What is filling your heart this week?

Sunday, May 3, 2015

Catching the Small Joys--May Flowers Edition

Spring has finally sprung.  The joys have sprung along with them.  Here's a few of the things that have filled my heart this week:



  • The Evil Genius has struggled the first two terms of school this year. It really, really bothered him--way more than it bothered me or My Personal Chef. It has been hard to watch him beat himself up so much. Report cards came home this week and he made highest honors.  All his grades are up, but his science grade went up EIGHT percentage points. As we say in our FabFam:  Commence Smarty Pants Dance!
  • When discussing how to celebrate his hard-earned success, the Evil Genius asked for dinner at his favorite restaurant, with some of MY dearest friends. (Each of them are Smarty Pants in their own rights, who have been wonderful, nurturing examples for my nerdy,old soul son.)  That they happily obliged means more to me than I know how to express.
  • Because the Evil Genius is on a roll, I also had the absolute delight to watch him perform as part of the Massachusetts Music Educators' Association 43rd Annual Central District Junior High School Music Festival.  It is very competitive to get a seat in one of the ensembles. So, he was feeling pretty good about himself, just for making it. Having sat through years and years of student performances, my expectations were, um, realistic. I was blown away. The performances weren't good middle school performances.  They were good--really, really good--performances. 
  • An impromptu trip to Newport rewarded me with this incredibly joyful sight:  two busloads of high school students testing out their engineering skills with their homemade kites.

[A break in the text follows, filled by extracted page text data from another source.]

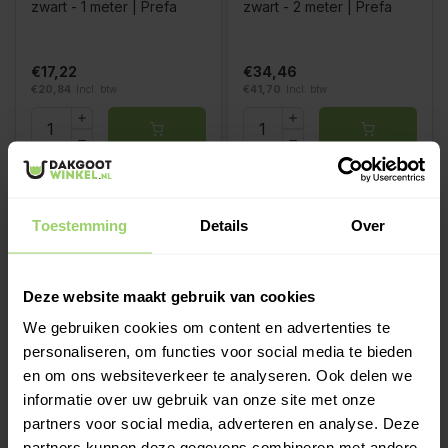
zwart - 1 meter | Prefa
zwart - 2 meter | Prefa
€17,22
€34,46
€20,84
Incl. btw
€41,70
Incl. btw
Toestemming
Details
Over
Deze website maakt gebruik van cookies
3m - Standaard Lengte
Kies je montage-optie
We gebruiken cookies om content en advertenties te
personaliseren, om functies voor social media te bieden
Regenpijp 80 mm P.10
Scharnierbeugelset M10
en om ons websiteverkeer te analyseren. Ook delen we
zwart - 3 meter | Prefa
80 mm P.10 zwart | Prefa
informatie over uw gebruik van onze site met onze
partners voor social media, adverteren en analyse. Deze
€43,80
€9,42
partners kunnen deze gegevens combineren met andere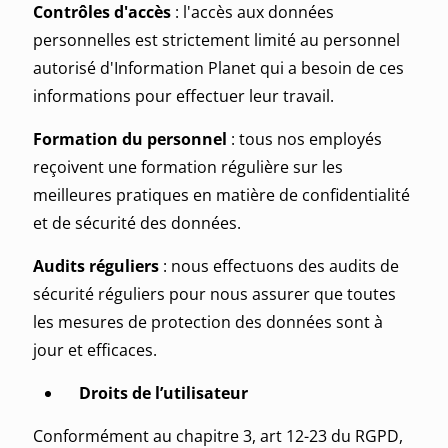
Contrôles d'accès
: l'accès aux données
personnelles est strictement limité au personnel
autorisé d'Information Planet qui a besoin de ces
informations pour effectuer leur travail.
Formation du personnel
: tous nos employés
reçoivent une formation régulière sur les
meilleures pratiques en matière de confidentialité
et de sécurité des données.
Audits réguliers
: nous effectuons des audits de
sécurité réguliers pour nous assurer que toutes
les mesures de protection des données sont à
jour et efficaces.
Droits de l’utilisateur
Conformément au chapitre 3, art 12-23 du RGPD,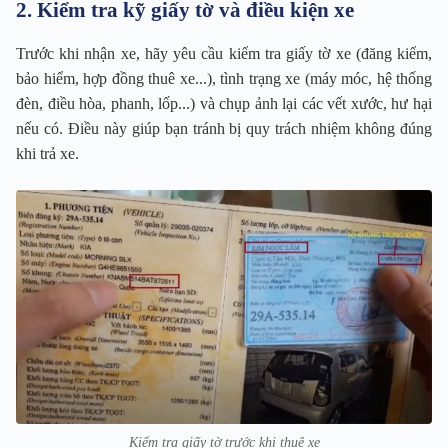
2. Kiểm tra kỹ giấy tờ và điều kiện xe
Trước khi nhận xe, hãy yêu cầu kiểm tra giấy tờ xe (đăng kiểm,
bảo hiểm, hợp đồng thuê xe...), tình trạng xe (máy móc, hệ thống
đèn, điều hòa, phanh, lốp...) và chụp ảnh lại các vết xước, hư hại
nếu có. Điều này giúp bạn tránh bị quy trách nhiệm không đúng
khi trả xe.
Kiểm tra giấy tờ trước khi thuê xe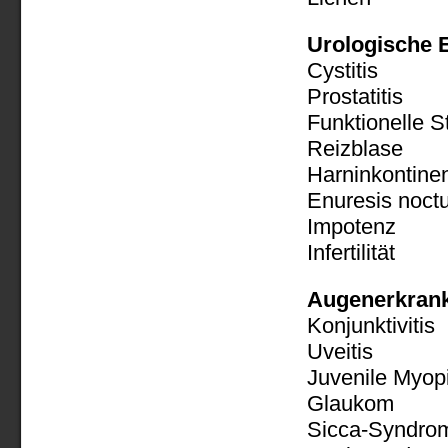
Urologische 
Cystitis
Prostatitis
Funktionelle S
Reizblase
Harninkontine
Enuresis noct
Impotenz
Infertilität
Augenerkran
Konjunktivitis
Uveitis
Juvenile Myop
Glaukom
Sicca-Syndro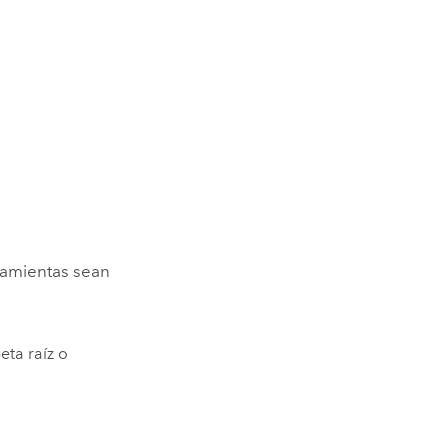
ramientas sean
eta raíz o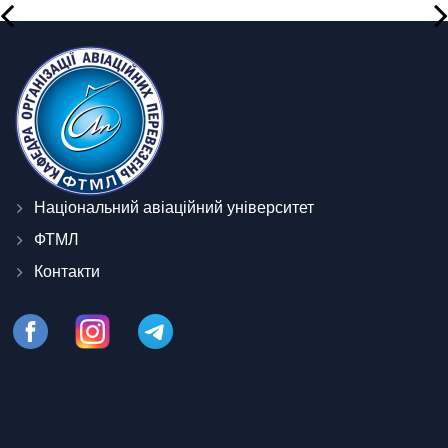
Національний авіаційний університет
ФТМЛ
Контакти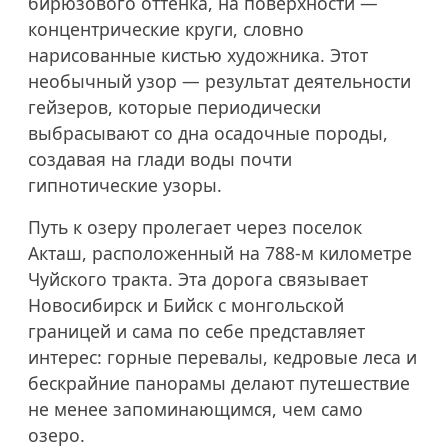
бирюзового оттенка, на поверхности —
концентрические круги, словно
нарисованные кистью художника. Этот
необычный узор — результат деятельности
гейзеров, которые периодически
выбрасывают со дна осадочные породы,
создавая на глади воды почти
гипнотические узоры.
Путь к озеру пролегает через поселок
Акташ, расположенный на 788-м километре
Чуйского тракта. Эта дорога связывает
Новосибирск и Бийск с монгольской
границей и сама по себе представляет
интерес: горные перевалы, кедровые леса и
бескрайние панорамы делают путешествие
не менее запоминающимся, чем само
озеро.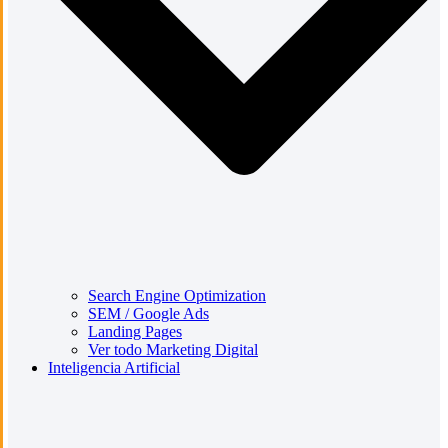
Search Engine Optimization
SEM / Google Ads
Landing Pages
Ver todo Marketing Digital
Inteligencia Artificial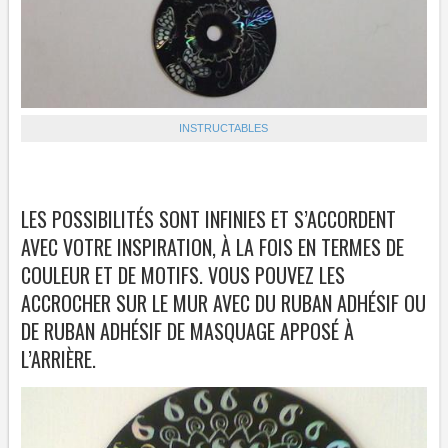
INSTRUCTABLES
LES POSSIBILITÉS SONT INFINIES ET S’ACCORDENT
AVEC VOTRE INSPIRATION, À LA FOIS EN TERMES DE
COULEUR ET DE MOTIFS. VOUS POUVEZ LES
ACCROCHER SUR LE MUR AVEC DU RUBAN ADHÉSIF OU
DE RUBAN ADHÉSIF DE MASQUAGE APPOSÉ À
L’ARRIÈRE.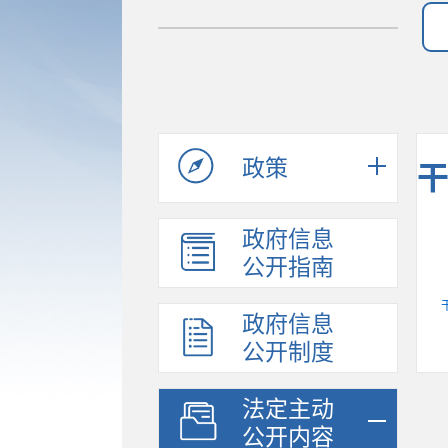
政策
政府信息
公开指南
政府信息
公开制度
法定主动
公开内容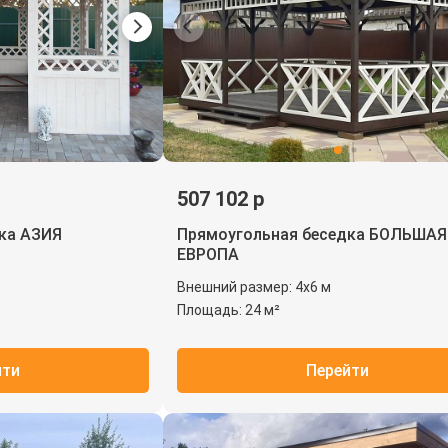
507 102 р
ка АЗИЯ
Прямоугольная беседка БОЛЬШАЯ
ЕВРОПА
Внешний размер: 4х6 м
Площадь: 24 м²
йти
Перейти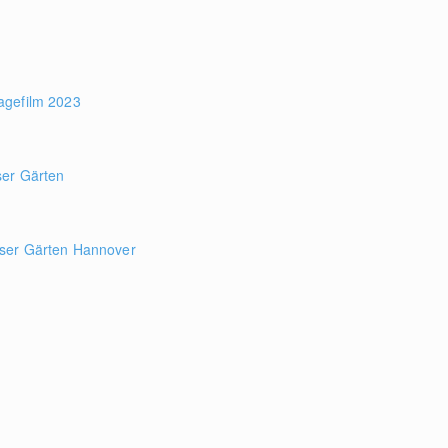
agefilm 2023
ser Gärten
ser Gärten Hannover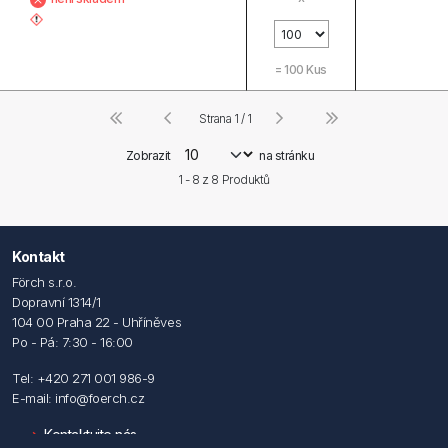
=
100
Kus
Strana 1 / 1
Zobrazit
na stránku
1 - 8 z
8
Produktů
Kontakt
Förch s.r.o.
Dopravní 1314/1
104 00 Praha 22 - Uhříněves
Po - Pá: 7:30 - 16:00
Tel: +420 271 001 986-9
E-mail: info@foerch.cz
Kontaktujte nás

  • The incoming president of my Rotary Club asked me to serve as the emcee for her installation banquet. I am deeply touched and truly honored. 
  • Because I've been sick, I haven't been an active Rotarian in months and months. So, it was pretty awesome to return the week the first of the Woonsocket Rotary Days events kicked off with a spectacular Touch-a-Truck Festival.  The biggest joy?  Going for my first hot air balloon ride.


Photo courtesy: Kevin Greenough
  • I scored big on an outing to my favorite thrift store this week. My $13.00 haul included a spectacular hot pink and tangerine psychedelic tie for My Personal Chef (seriously, I think this trippy thing can be seen from space!), the cutest basket-weave purse ever, and brandy-new Clark's clogs for $5.00.  (I found them on their website for $85.00.)  I know not everyone gets a thrill out of thrifting.  That's fine.  Go ahead and write your own list of joys.  Okay? 
  • My tulips opened up this week.  Of all the flowers in my garden, the tulips bring me the most joy, because they require the most faith.  I plant them in the fall, hoping they will survive my lackadaisical planting technique, my yard of foraging critters, and the long New England winters.  This year's batch exceeded all expectations. I'm just delighted.


What has filled your hearts this week?